═════ SUPPLIED ENTRIES ═════

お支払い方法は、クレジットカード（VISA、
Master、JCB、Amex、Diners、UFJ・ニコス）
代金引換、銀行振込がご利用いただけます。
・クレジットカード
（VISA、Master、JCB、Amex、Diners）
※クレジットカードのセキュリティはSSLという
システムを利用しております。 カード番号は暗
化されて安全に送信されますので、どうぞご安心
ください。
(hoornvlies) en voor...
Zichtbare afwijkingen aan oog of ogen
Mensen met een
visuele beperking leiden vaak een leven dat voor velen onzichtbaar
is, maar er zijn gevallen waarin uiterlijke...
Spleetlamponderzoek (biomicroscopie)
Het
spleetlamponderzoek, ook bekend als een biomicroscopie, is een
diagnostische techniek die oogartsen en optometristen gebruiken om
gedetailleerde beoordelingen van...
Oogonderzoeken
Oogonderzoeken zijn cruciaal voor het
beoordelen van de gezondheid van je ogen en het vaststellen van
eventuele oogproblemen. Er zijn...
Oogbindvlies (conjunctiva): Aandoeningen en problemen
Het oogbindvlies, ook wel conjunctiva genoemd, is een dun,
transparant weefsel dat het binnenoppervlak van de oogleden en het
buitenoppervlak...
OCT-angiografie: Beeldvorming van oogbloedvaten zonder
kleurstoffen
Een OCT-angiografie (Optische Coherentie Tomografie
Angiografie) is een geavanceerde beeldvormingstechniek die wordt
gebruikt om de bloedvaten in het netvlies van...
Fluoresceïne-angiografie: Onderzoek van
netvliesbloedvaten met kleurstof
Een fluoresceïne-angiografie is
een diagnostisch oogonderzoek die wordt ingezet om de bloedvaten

═════

Could you print exactly the lines from the one containing "gedetailleerde beoordelingen van..." through the last line of the records above?

YOUR SOLUTION:
gedetailleerde beoordelingen van...
Oogonderzoeken
Oogonderzoeken zijn cruciaal voor het
beoordelen van de gezondheid van je ogen en het vaststellen van
eventuele oogproblemen. Er zijn...
Oogbindvlies (conjunctiva): Aandoeningen en problemen
Het oogbindvlies, ook wel conjunctiva genoemd, is een dun,
transparant weefsel dat het binnenoppervlak van de oogleden en het
buitenoppervlak...
OCT-angiografie: Beeldvorming van oogbloedvaten zonder
kleurstoffen
Een OCT-angiografie (Optische Coherentie Tomografie
Angiografie) is een geavanceerde beeldvormingstechniek die wordt
gebruikt om de bloedvaten in het netvlies van...
Fluoresceïne-angiografie: Onderzoek van
netvliesbloedvaten met kleurstof
Een fluoresceïne-angiografie is
een diagnostisch oogonderzoek die wordt ingezet om de bloedvaten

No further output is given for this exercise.